Segundo Engelke o foco da Sociedade Bíblica inglesa era fazer a bíblia tornar-se relevante novamente na vida das pessoas. Este termo, relevância, parece ser central para entender as motivações dos participantes destas marchas. Eles buscam dar visibilidade a suas visões de mundo e demandas, mas antes de tudo buscam que a sociedade porto-alegrense reconheça sua existência de forma cotidiana, “ como um recurso para dar sentido a própria a vida e o mundo contemporâneo” (Idem, 2013: 67).
Para além disso ainda restam as imagens, faixas, cartazes, performances corporais. Os cristãos utilizam o elemento discursivo estruturante de sua religiosidade: a palavra escrita. Cartazes, mensagens, trechos bíblicos, e em alguns casos imagens de cristo como veículos de sua identidade. Não há como não identificar a marcha em uma imagem, os elementos do cristianismo ressaltam, enquanto as pessoas se diluem na multidão. Para bem ou para mal, quem cruza com Marcha para Jesus entende sensorialmente que está em um evento cristão. Igualmente, os afrorreligiosos dominam a imagem da MEPVLR, mas os veículos são outros: seus corpos ou mais precisamente suas pessoas, múltiplas, compósitas. Formações singulares, compostas de trajes, guias, gestos e lugares. Que podem ser apreendidos em níveis distintos por aqueles que observam a marcha. Uns os identificarão por seus trajes, além da música, outros identificarão pelas guias “qual é seus ori sá ” e qual seu lugar na estrutura religiosa. Em suma, quem cruza com estes eventos entende não apenas a que mensagem religiosa estão associados, mas também como se colocam perante a sociedade, uns buscando a reforçar sua presença na sociedade local e reafirmar seu força, outros combatendo e reafirmando-se como alteridade.
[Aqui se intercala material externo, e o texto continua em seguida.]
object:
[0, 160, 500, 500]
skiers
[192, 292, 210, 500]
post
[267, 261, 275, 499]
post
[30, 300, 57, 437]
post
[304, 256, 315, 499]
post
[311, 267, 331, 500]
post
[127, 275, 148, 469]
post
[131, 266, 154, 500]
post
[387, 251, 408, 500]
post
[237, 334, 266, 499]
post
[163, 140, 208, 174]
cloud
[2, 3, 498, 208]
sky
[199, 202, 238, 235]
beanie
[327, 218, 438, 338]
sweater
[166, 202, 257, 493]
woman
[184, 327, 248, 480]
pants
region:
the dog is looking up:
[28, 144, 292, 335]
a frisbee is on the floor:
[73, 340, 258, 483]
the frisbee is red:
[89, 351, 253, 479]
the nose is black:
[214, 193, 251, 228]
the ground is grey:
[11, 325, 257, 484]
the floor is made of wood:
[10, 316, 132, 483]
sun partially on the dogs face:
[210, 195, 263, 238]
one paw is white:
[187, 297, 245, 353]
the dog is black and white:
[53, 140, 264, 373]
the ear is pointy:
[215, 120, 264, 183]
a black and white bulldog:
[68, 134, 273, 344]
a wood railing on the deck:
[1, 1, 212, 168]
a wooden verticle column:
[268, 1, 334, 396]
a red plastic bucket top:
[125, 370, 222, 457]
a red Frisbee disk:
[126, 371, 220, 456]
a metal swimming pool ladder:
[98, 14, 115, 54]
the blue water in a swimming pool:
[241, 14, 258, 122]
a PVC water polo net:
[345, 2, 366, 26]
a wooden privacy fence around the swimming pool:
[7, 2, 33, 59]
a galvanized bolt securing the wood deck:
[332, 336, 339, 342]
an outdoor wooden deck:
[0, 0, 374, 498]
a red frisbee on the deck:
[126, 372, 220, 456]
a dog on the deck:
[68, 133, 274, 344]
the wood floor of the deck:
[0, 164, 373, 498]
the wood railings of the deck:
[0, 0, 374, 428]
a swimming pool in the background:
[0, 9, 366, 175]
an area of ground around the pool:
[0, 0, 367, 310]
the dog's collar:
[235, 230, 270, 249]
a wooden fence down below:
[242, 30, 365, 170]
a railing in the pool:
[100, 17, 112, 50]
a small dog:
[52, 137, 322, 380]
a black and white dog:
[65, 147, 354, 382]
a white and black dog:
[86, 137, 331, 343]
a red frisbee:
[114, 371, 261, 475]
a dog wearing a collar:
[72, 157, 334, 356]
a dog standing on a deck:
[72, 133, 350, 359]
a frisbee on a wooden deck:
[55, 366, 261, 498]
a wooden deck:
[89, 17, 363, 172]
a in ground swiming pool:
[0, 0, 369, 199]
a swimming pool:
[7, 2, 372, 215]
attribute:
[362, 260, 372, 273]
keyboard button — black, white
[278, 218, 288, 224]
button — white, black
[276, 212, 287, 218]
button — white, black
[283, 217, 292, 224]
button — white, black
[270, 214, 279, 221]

A título de considerações finais, podemos acrescentar que observação de ambas as marchas, indica que enquanto expressões de religiosidade, possuem níveis distintos de interação com o espaço público. Enquanto a Marcha para Jesus representa praticamente uma tomada de assalto do espaço, ao ponto de inibir qualquer voz discordante entre os seus, dissolvendo a diferença, a Marcha Estadual pela Vida e Liberdade Religiosa é um emaranhado de discursos, que aos poucos e até de forma tímida vai tomando as ruas da capital, mas depende sobretudo de um consenso entre vários atores sociais, que se unem justamente para conservar sua autonomia. Apesar de breve, o presente texto buscou problematizar justamente estas duas formas de conceber a coletividade, em um momento de extravasamento de tensões internas e externas. Unidos sob uma única bandeira, a de Jesus Cristo, ou unidos sob várias, de Bará a O sálá, estes religiosos buscam reafirmar sua presença na sociedade brasileira, no entanto, disputam os mesmos espaços de forma que ir ao público é a única forma de ganhar a legitimidade tão almejada.